## Odd permutations $\tau\in S_n$ with $\sum_{k=1}^nk\tau(k)$ a square

For any positive integer $$n$$, as usual we let $$S_n$$ be the symmetric group of all the permutations of $$\{1,\ldots,n\}$$.

QUESTION: Is it true that for each integer $$n>3$$ there is an odd permutation $$\tau\in S_n$$ such that $$\sum_{k=1}^n k\tau(k)$$ is a square?

Let $$a(n)$$ denote the number of odd permutations $$\tau\in S_n$$ with $$\sum_{k=1}^nk\tau(k)$$ a square.
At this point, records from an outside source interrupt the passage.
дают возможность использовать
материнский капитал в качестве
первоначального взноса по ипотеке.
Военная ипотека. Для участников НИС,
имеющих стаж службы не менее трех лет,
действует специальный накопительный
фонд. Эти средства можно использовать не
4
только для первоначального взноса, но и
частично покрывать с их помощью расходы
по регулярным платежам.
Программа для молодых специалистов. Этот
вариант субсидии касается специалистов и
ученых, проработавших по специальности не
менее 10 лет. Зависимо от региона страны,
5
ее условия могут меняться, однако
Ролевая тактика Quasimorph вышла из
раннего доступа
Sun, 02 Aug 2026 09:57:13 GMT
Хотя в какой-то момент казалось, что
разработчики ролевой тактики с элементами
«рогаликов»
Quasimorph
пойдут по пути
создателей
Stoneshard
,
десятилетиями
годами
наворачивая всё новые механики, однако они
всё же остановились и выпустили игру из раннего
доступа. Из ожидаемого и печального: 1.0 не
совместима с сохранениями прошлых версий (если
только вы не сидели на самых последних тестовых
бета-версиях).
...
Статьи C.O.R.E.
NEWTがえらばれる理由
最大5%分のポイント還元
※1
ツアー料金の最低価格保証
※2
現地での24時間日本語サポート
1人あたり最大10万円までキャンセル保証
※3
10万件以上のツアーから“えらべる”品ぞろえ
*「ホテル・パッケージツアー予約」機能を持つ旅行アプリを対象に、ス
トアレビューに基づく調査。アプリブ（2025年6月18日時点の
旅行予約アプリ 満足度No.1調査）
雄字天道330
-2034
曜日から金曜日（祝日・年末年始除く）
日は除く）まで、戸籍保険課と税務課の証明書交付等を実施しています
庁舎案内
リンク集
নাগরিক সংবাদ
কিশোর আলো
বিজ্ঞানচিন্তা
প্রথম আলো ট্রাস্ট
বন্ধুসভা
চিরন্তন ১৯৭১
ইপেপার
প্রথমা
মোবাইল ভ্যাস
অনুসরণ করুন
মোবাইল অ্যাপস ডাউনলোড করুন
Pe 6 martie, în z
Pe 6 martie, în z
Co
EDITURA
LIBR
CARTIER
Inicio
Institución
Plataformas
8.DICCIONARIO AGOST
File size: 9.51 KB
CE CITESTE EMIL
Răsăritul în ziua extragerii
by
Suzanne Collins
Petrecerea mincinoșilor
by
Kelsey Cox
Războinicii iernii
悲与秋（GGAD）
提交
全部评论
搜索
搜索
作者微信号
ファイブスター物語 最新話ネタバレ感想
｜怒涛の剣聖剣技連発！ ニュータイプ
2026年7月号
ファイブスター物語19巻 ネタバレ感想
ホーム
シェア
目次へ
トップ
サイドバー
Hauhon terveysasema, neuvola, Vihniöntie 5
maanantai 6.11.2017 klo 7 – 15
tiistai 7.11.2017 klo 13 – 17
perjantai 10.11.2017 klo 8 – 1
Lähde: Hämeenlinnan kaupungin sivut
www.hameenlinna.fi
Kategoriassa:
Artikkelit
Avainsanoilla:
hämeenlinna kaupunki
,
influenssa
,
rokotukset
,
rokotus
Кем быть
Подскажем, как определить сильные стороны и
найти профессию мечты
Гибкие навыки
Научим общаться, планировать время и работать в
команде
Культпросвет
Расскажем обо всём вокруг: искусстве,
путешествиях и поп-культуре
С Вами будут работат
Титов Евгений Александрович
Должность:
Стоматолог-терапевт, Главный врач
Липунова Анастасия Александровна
Via a computer I find that $$(a(1),\ldots,a(11))=(0,1,0,2,8,22,82,718,4583,53385,513897).$$ For example, $$(2,4,1,3)$$ and $$(3,1,4,2)$$ are the only two odd permutations in $$S_4$$ meeting our requirement; in fact, $$1\cdot2+2\cdot4+3\cdot1+4\cdot3=5^2\ \ \text{and}\ \ 1\cdot3+2\cdot1+3\cdot4+4\cdot2=5^2.$$ For $$n=2,3,4,5$$, there is no even permutation $$\tau\in S_n$$ such that $$\sum_{k=1}^nk\tau(k)$$ is a square.

I conjecture that the question has a positive answer. Any comments are welcome!